In order to build a good predictive model, a data scientist has a lot of things to consider. But something that often goes overlooked or undermentioned—likely because it’s not that glamorous—is cleaning the data. You want to build the best mathematical model that works for your data, but a step of tantamount importance is getting the input data as clean as possible to reduce the noise that can steer you down a path of lower accuracy. A significant percentage of my time is spent cleaning data, especially if that data contains text.
As a data scientist at Bright, I spend my days working on the Bright Score. Many factors go into creating a Bright Score, a lot of which involve text data. One pesky thing I noticed happening—and that could falsely influence Bright Scores—was an attempt to match job seekers’ skills to a keyword or skill found in a job description, even if that keyword had nothing to do with the job’s requirements. How was this happening? Recruiters want to write robust, appealing job descriptions, so they include a lot of details about the responsibilities of the role, but also mention things like company vision and history, benefits and perks of the job, etc. But when our scoring engine tried to quantify the match between a job seeker and a job post, all words were created equal. For example, a job post for a forklift driver may have a “Benefits” section that includes 401k and dental. Bright’s scoring engine would determine that the “forklift driver” job post needed candidates who are certified forklift drivers with experience in retirement planning and dentistry.
The problem was that the word-correlating features of the Bright Score were reading the entire job description as flat text. If we could find a way to split the description into sections, then we could tell the Bright Score to ignore sections like “Benefits” in text-matching and just focus on sections like “Responsibilities” or “Qualifications.” To plan this improvement, I skimmed through a ton of job descriptions on Bright to understand their general appearance. I noticed there was already a lot of structure to job descriptions: common header words were bold or ended in colons to denote the content of the following section; lists of requirements were bulleted; and company or job descriptions were in long paragraphs. The second thing I noticed was that a lot of our job descriptions had less-than-perfect formatting.

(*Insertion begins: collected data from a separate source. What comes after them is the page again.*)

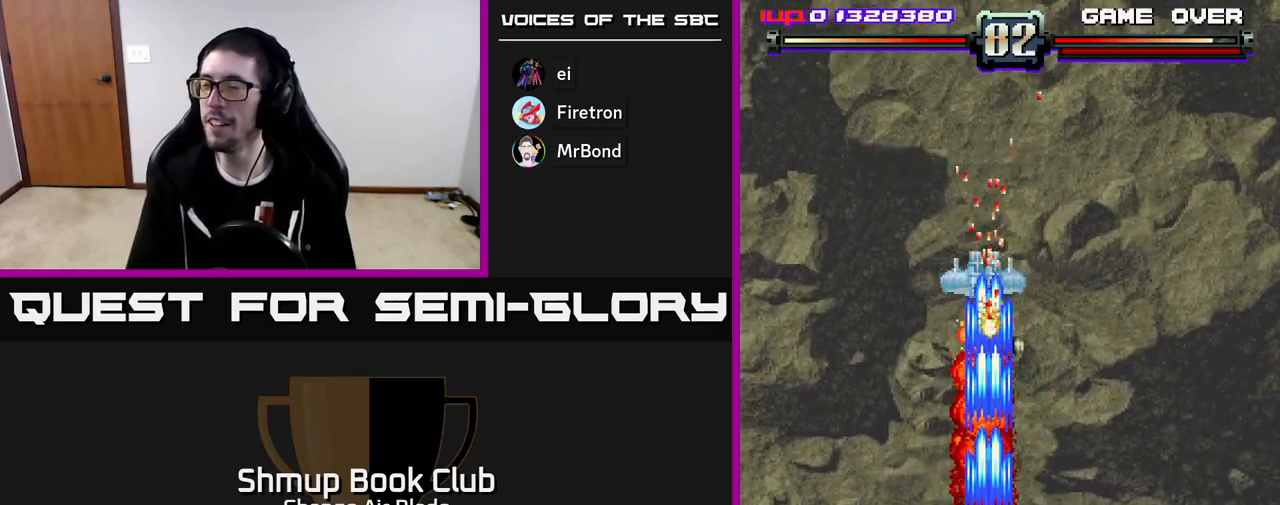
{"buttons": ["A", "DPAD_DOWN"], "left_stick": "center", "right_stick": "center", "events": [[33, "DPAD_DOWN", "up"], [100, "DPAD_UP", "down"], [117, "DPAD_LEFT", "down"], [217, "DPAD_LEFT", "up"], [433, "DPAD_UP", "up"], [467, "DPAD_DOWN", "down"]]}
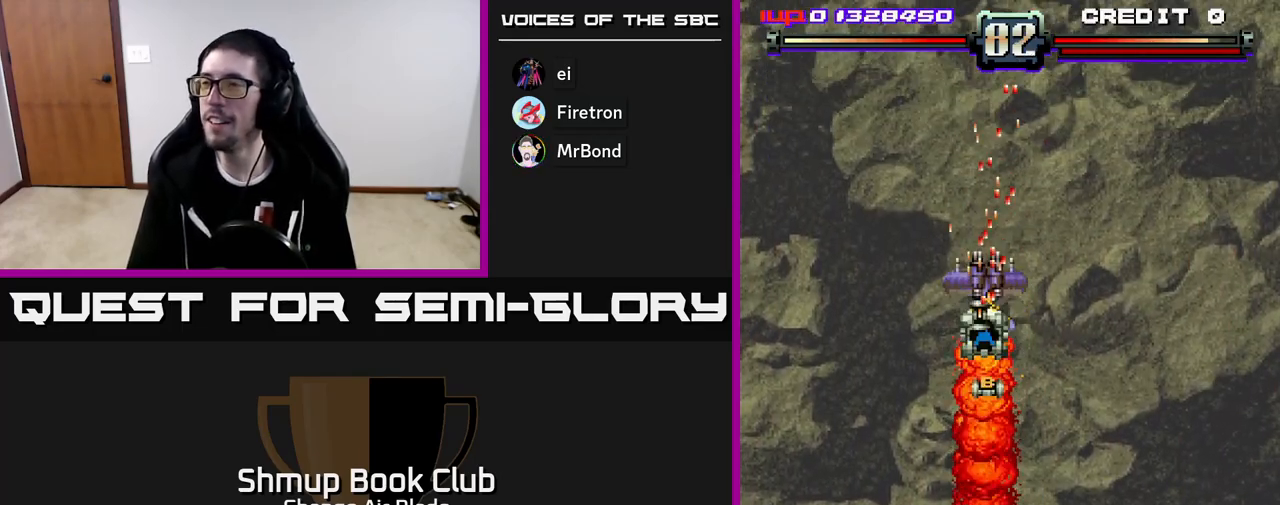
{"buttons": ["A", "DPAD_UP"], "left_stick": "center", "right_stick": "center", "events": [[33, "DPAD_RIGHT", "down"], [150, "DPAD_RIGHT", "up"], [267, "DPAD_DOWN", "up"], [283, "DPAD_LEFT", "down"], [317, "DPAD_LEFT", "up"], [317, "DPAD_UP", "down"]]}
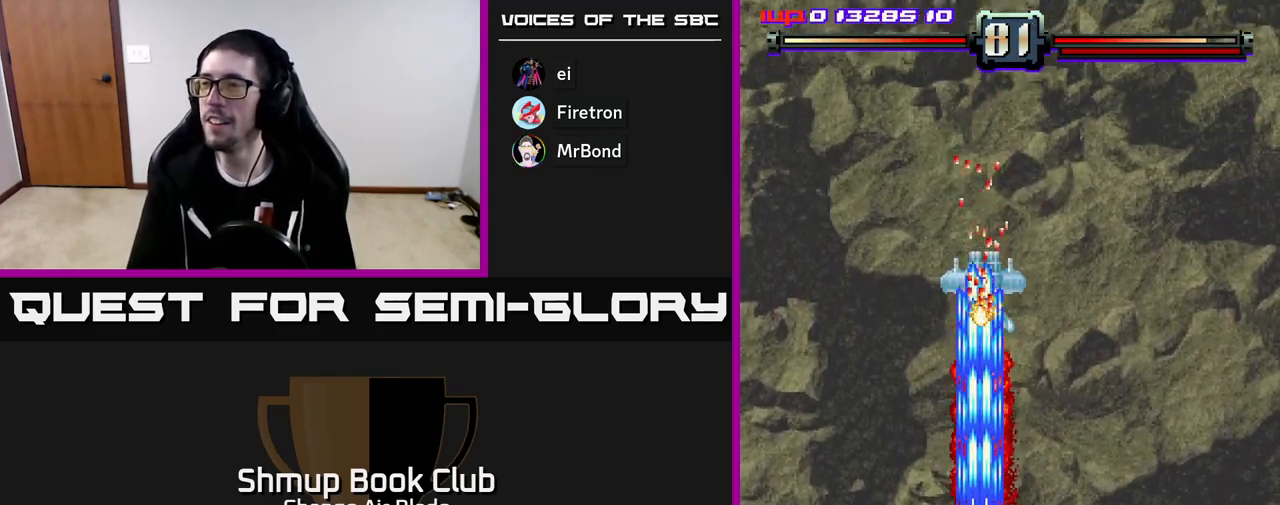
{"buttons": ["A", "DPAD_DOWN"], "left_stick": "center", "right_stick": "center", "events": [[217, "DPAD_RIGHT", "down"], [233, "DPAD_UP", "up"], [250, "X", "down"], [283, "DPAD_RIGHT", "up"], [333, "DPAD_DOWN", "down"], [333, "DPAD_LEFT", "down"], [367, "X", "up"], [417, "DPAD_LEFT", "up"]]}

Bright is one of the biggest online repositories of job posts on the internet. We get jobs from partner sites that may not require a specific structure for a job description, which can result in a sacrifice of quality for quantity. While these jobs are all valid and open, bad formatting can be a detractor. Copying and pasting job descriptions can result in inconsistent spacing and broken html. I saw entire paragraphs in bold or italics, and lists of bullets changing from dots to dashes or from single indentation to double indentations. So I thought that while trying to develop a program that parses the job description into separate labeled sections, I would put in some methods to clean up invalid html, bad encoding characters, and inconsistent bullets and spacing. This would give job description a cleaner look, as well as improve Bright Score calculations.
My first step was cleaning up all the bad encoding characters—actually, my first step was learning PHP, which can be painful for a data scientist, but I wanted my improvements to fit nicely into our code stack. Next, I replaced all of the various incarnations of bullets, bold text, italics, and spacing with my own consistent set. These steps involved a lot of brute force and little finesse with regular expressions. (Do not post a question to stackoverflow asking if anyone has a fancy regex for replacing weird combinations of html tags with sensical ones… just start designing your regex straight away.) Then, I pooled a small batch of cleaned job descriptions where I had hand-tagged lines that should be section headers and ran some statistics to determine the features and feature combinations that can be used to classify a line as a section header.
Now, with a nicely parsed job description, I used different sections for different parts of the Bright Score to make it more accurate and effective. The tagging of headers and the cleanup of job descriptions had two awesome added bonuses for Bright:
- User experience: A poorly formatted “dirty” job description may provide job seekers all the necessary information, but its appearance can make it hard to read or even rouse distrust for some users, which can cost an employer a good applicant and cost Bright sign-ups and engagement.
- SEO: Replacing invalid html and removing bad encoding characters in job descriptions helps the page rank of jobs on Bright that show up in search results, which increases our traffic.
The end result was more effective than I had anticipated, and was lightweight enough to be done on page view, which is great for testing and tweaking. We saw an immediate spike in new users, applicants, and—more importantly—regard for the humble science team here at Bright. With the new job parsing, our team can continue to improve the quality of Bright Scores and the quality of the experience for users.